Given text:
-- -- --

10 responses to “Review: Wonder Woman 84”

  1. I think the film really suffered from having two villains. Pedro Pascal chewed the scenery with great gusto, but Barbara Minerva/Cheetah could have been the far more interesting antagonist if they’d fleshed out her character a bit more. Her “people like you” rant to Diana struck me as being the key to her character and a missed opportunity. And yeah, the way they brought Steve Trevor back….it gets more yucky the longer you think about it. If we’re going with (ugh) magical wishes anyway, why not magically wish him a body into existence instead of borrowing someone else’s?

    There were quite a few good moments in this, but it didn’t hold up to the first film, for me.

    Liked by 2 people

    • What I thought was really odd about the squicky implications of the possession was that the film emphasizes that the wishes are morally wrong but skips over any hint of their being an issue with the mechanics of Steve is back, even though it is the biggest red-flag that the stone is evil.

      Liked by 1 person

    • It reminded me a lot of Iron Man 2, which suffers from some of the same problems: overstuffed, and the two villains simply aren’t that interesting or well-developed; Kristen Wiig’s character pre-wish is basically just her Ghostbusters character.

      Liked by 1 person

  2. So I enjoyed the film, although I didn’t love it – I think It works better if you consider each of the individual pieces – the action sequences, the fish out of water romance, – than as the total whole, although the message of the final problem being solved by appealing to truth and good nature is very much in line with Wonder Woman: more so than in the first movie of her just beating up Ares. There are a lot of plot holes, especially with regards to the mechanics of the wishes and why and how they backfire, and yes Steve Trevor coming back like that is especially unnecessary and squicky and makes me wonder if there was more about that in an earlier draft that was left on the cutting room floor.

    My biggest issue honestly is that, even if the movie tries to justify it by having it be the backlash of Barbara’s wish, I hate the trope that a nerdy introverted but kind and well meaning person will naturally turn into a monster if given the social skills and standing/beauty that they longed for: it suggests that such people are kind only because they don’t have the chance to be anything else, which is just ugh. And honestly by making it the cost of Barbara’s wish, it seemingly suggests that the only valuable thing Barbara had to lose would be her goodness, which is just so depressingly stupid: Barbara may not have been fully happy with her life before the stone, but everyone has things they do care about and enjoy and that matter to them.

    Liked by 3 people

    • //Steve Trevor coming back like that is especially unnecessary and squicky and makes me wonder if there was more about that in an earlier draft that was left on the cutting room floor.//

      Yes, I think something must have been cut. I’m going to discuss it later in the week I think.

-- -- --

Listing:
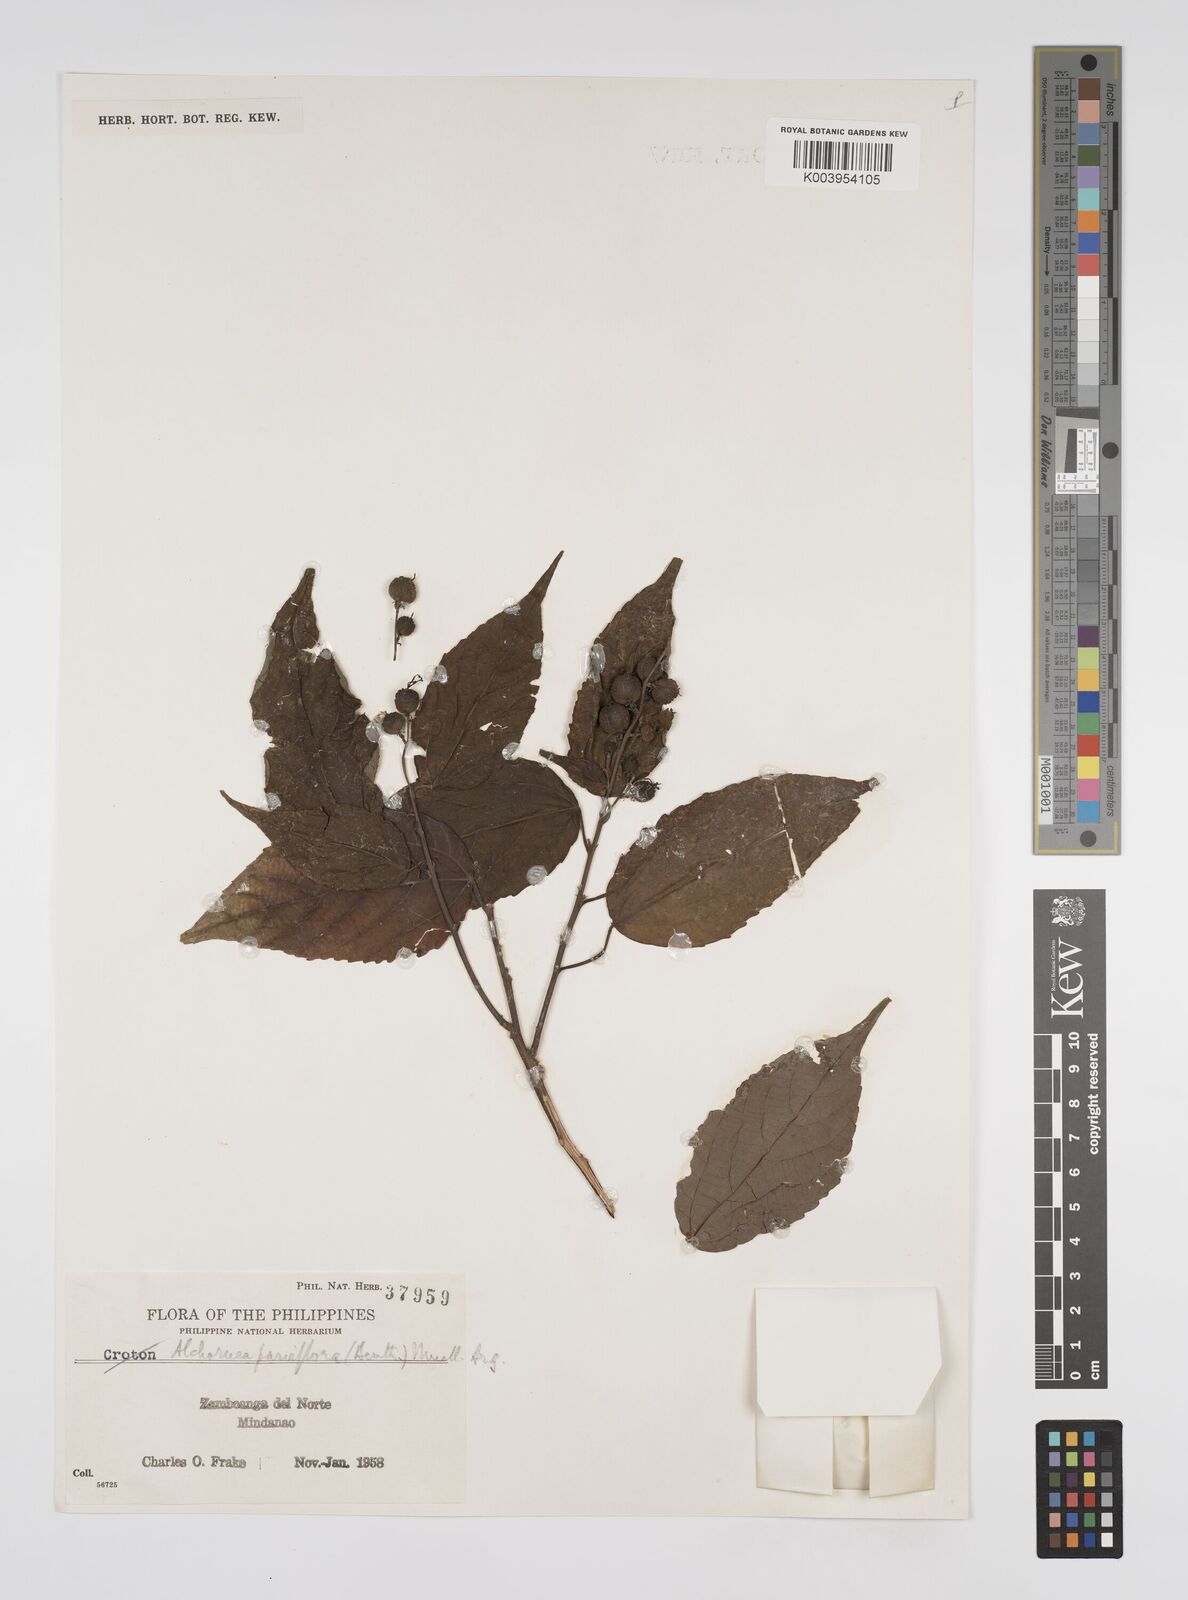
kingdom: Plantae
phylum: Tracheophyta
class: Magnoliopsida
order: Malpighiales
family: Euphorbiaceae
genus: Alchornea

-- -- --

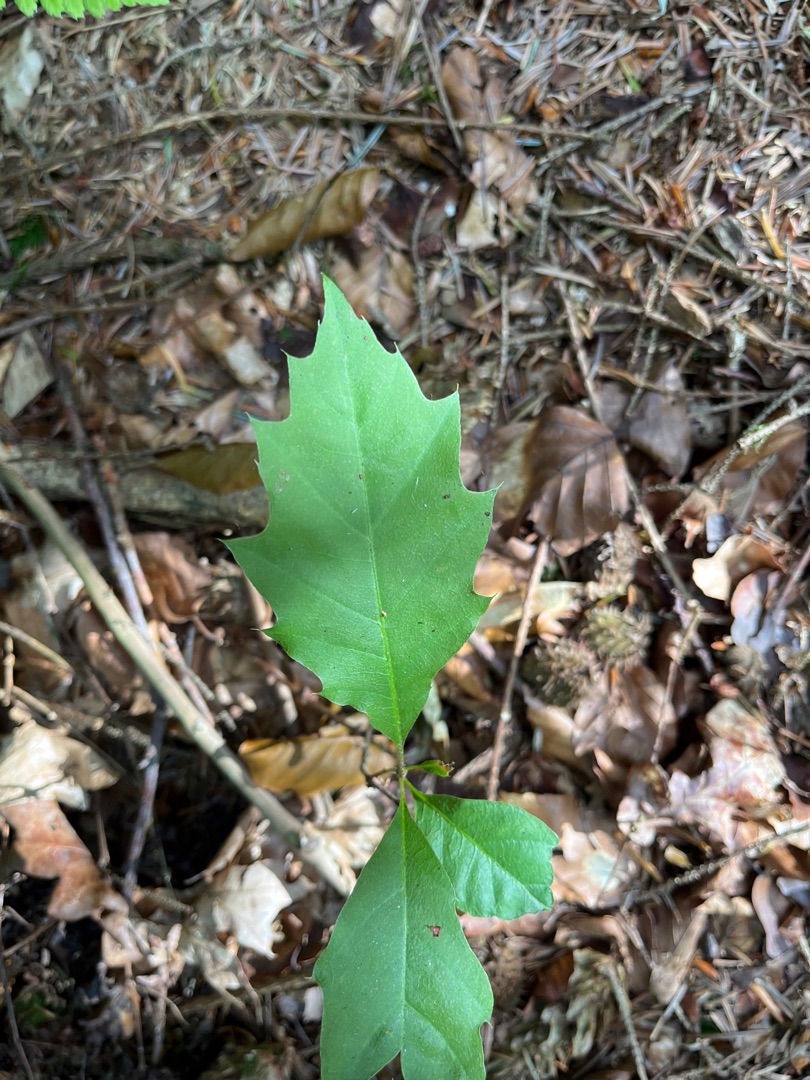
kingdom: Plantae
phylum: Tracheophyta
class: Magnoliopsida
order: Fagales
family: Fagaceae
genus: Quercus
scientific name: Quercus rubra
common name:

-- -- --

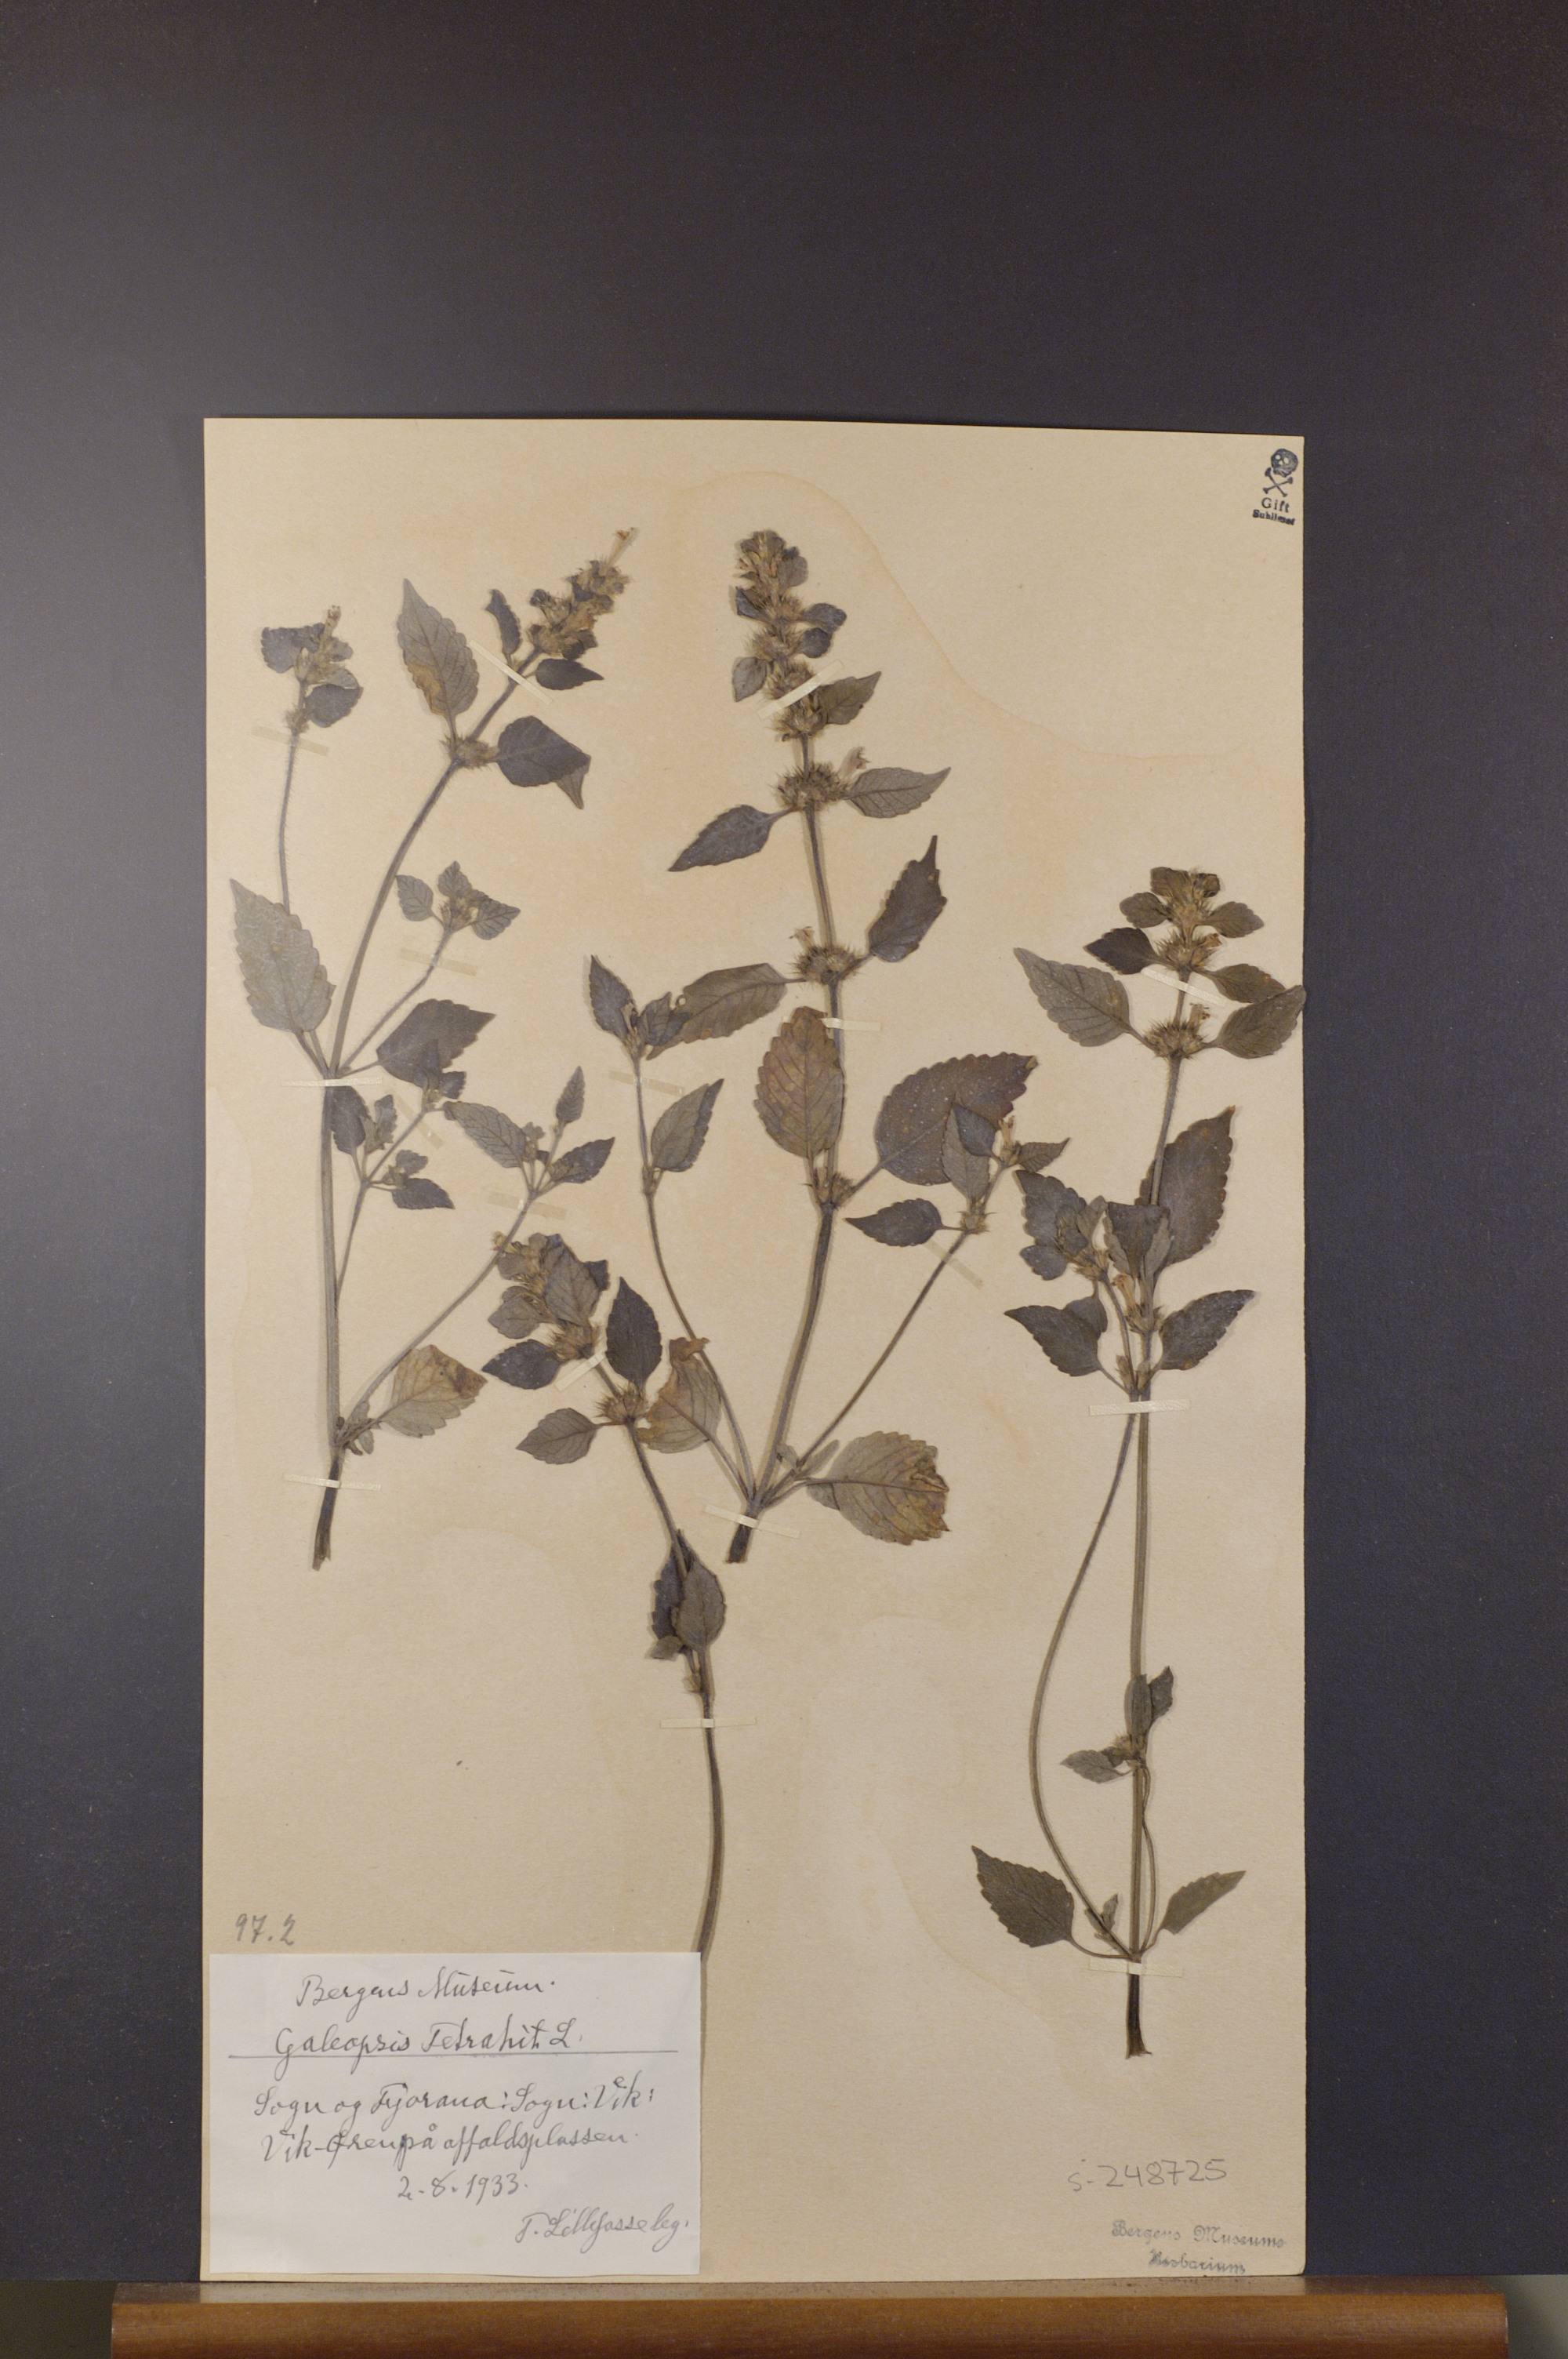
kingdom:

-- -- --

Written task 1:
Answer these questions from the Wonder Woman 84 comment thread:
(a) Which actor does the first comment say chewed the scenery with great gusto?
(b) Which earlier film does one reply say the movie reminded them of?
(c) What does the final reply say the writer plans to do later in the week?
Written task 2: Turn the paragraph in the Wonder Woman 84 comment thread that begins "My biggest issue honestly is that" into a short list that keeps its main points.
Written task 3: Carry the Wonder Woman 84 comment thread forward with the next reply after its final comment.
The items are separate material from the comment thread on the Wonder Woman 84 review.

Written reply 1:
(a) Pedro Pascal.
(b) Iron Man 2.
(c) Discuss the way Steve Trevor comes back, which the writer thinks must have been partly cut.

Written reply 2:
- The commenter's biggest issue is a trope the movie uses, even though it frames the change as the backlash of Barbara's wish.
- The trope is that a nerdy, introverted but kind and well-meaning person will turn into a monster once given the social skills, standing or beauty they longed for.
- This implies such people are kind only because they have no chance to be anything else.
- Making her goodness the cost of Barbara's wish suggests it was the only valuable thing she had to lose.
- The commenter argues that Barbara, though not fully happy before the stone, would still have had things she cared about, enjoyed and valued.

Written reply 3:
      Liked by 1 person

      • Well, I hope something was cut. But remember, Patty Jenkins has a co-writing credit on this script. I’m really disappointed, and dismayed, that she signed off on something as squicky as that. Especially since, if the bloody wishing stone could conjure nuclear missiles out of nowhere, it could damn well conjure Steve Trevor a body.

        Liked by 1 person

    • Plus, the treatment of Barbara pre-stone is just ridiculously over the top: she’s well enough thought of professionally to have been selected from what would have been a very competitive pool of applicants for a research position at the Smithsonian, yet we’re supposed to believe that the woman who is her department head doesn’t even remember who she is.

      Liked by 2 people

  3. Both WW films walk right up to interesting ideas and then flee them in terror. This one could have worked if they’d gone Full Gaiman and had Max Lord handing out beaucoup wishes much earlier. Then they’d have time for Diana to find a solid, non-cliché resolution of the central difficulty: we all want incompatible things, but many people’s wishes will have been just or at least harmless, so you’re asking a hell of a lot if you want them to give those up. Cheetah can then take the much more sympathetic role as the HELL NO voice of all those of whom too much renunciation is demanded.

    Given how much time was spent on one of the worst action sequences in recent superhero movies — that chase scene in Cairo — they could have found room for more weird urban fantasy.

    I still enjoyed quite a bit about the movie. The fight scene in the mall was great; the rapport between Barbara and Diana was lovely, as was the chemistry between Pine and Gadot. And the movie got 1980s DC local color (the white parts anyway) flawlessly, better than any movie set in DC made in the 1980s!